An exact copy of the records is needed; please leave the images out.

-*-*-

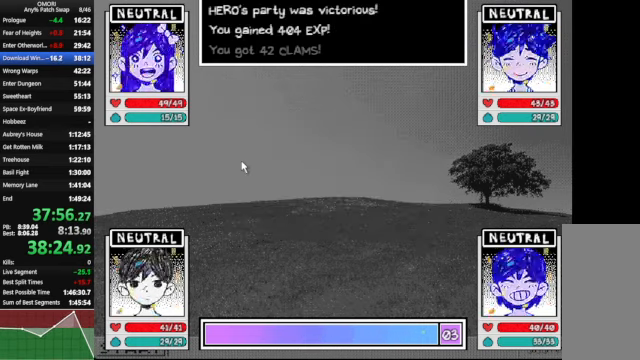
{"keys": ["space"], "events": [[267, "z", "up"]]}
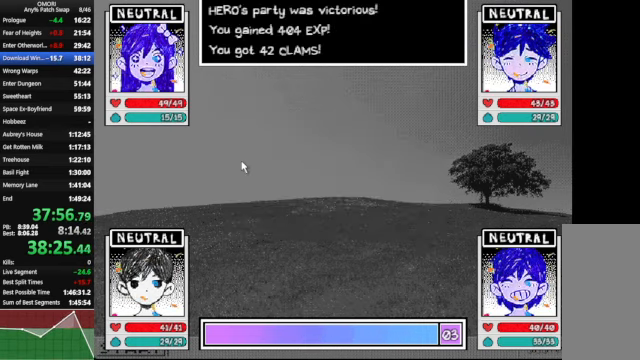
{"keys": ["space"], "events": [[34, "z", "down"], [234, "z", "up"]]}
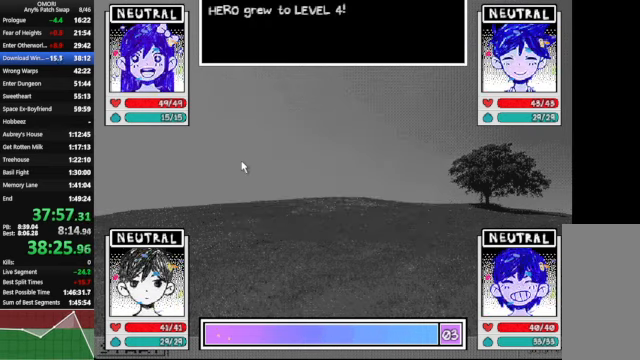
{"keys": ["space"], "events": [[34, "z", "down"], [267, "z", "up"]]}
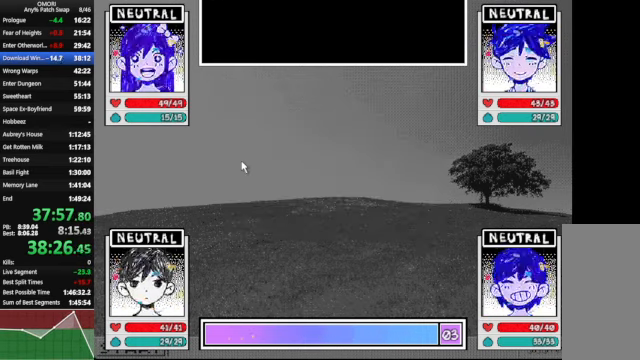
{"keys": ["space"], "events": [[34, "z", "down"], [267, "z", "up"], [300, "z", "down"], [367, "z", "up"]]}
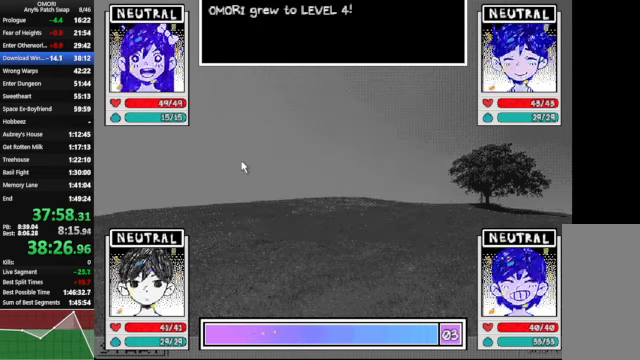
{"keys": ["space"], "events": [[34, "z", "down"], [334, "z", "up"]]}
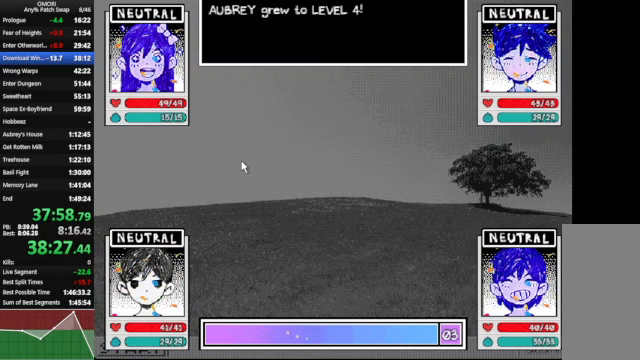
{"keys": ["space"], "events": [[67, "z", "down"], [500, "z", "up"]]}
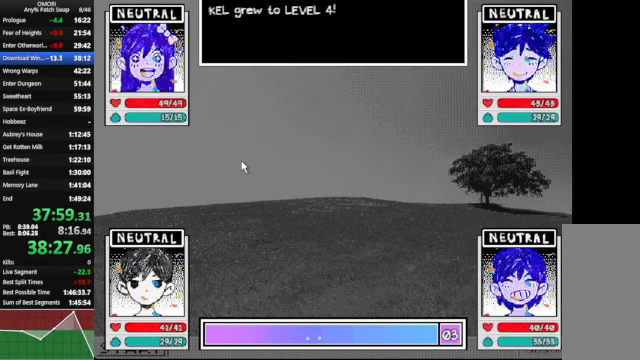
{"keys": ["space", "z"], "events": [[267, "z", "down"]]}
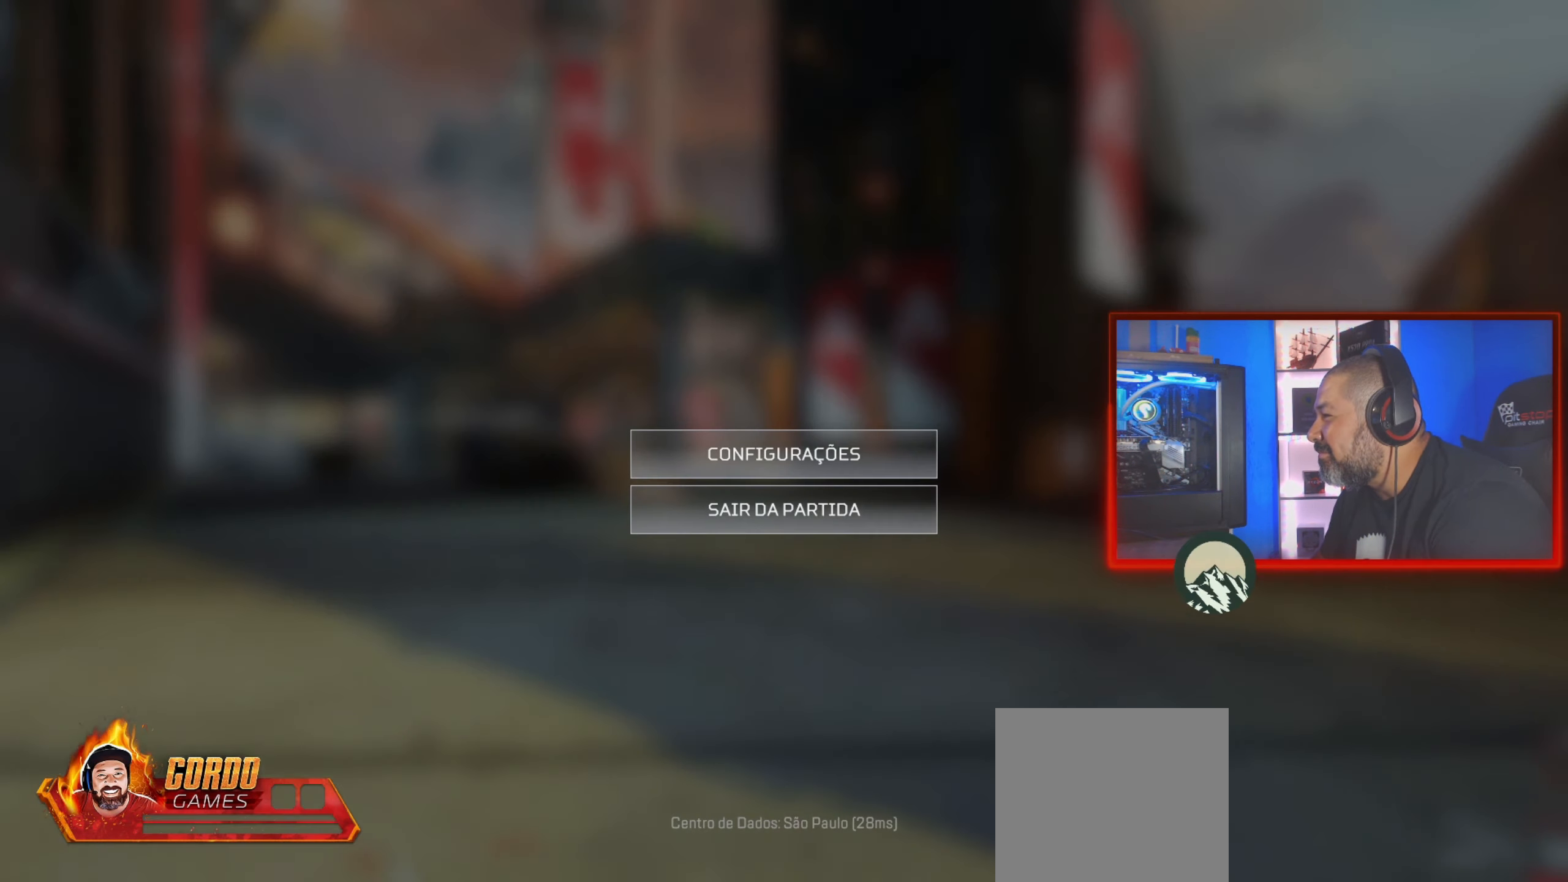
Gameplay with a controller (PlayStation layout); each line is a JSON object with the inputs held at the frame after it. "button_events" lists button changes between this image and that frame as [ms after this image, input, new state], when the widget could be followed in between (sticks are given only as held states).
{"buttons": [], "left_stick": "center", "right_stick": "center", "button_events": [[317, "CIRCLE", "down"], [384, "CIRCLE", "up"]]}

-*-*-

_Written solution_:
{"keys": ["space"], "events": [[267, "z", "up"]]}
{"keys": ["space"], "events": [[34, "z", "down"], [234, "z", "up"]]}
{"keys": ["space"], "events": [[34, "z", "down"], [267, "z", "up"]]}
{"keys": ["space"], "events": [[34, "z", "down"], [267, "z", "up"], [300, "z", "down"], [367, "z", "up"]]}
{"keys": ["space"], "events": [[34, "z", "down"], [334, "z", "up"]]}
{"keys": ["space"], "events": [[67, "z", "down"], [500, "z", "up"]]}
{"keys": ["space", "z"], "events": [[267, "z", "down"]]}
Gameplay with a controller (PlayStation layout); each line is a JSON object with the inputs held at the frame after it. "button_events" lists button changes between this image and that frame as [ms after this image, input, new state], when the widget could be followed in between (sticks are given only as held states).
{"buttons": [], "left_stick": "center", "right_stick": "center", "button_events": [[317, "CIRCLE", "down"], [384, "CIRCLE", "up"]]}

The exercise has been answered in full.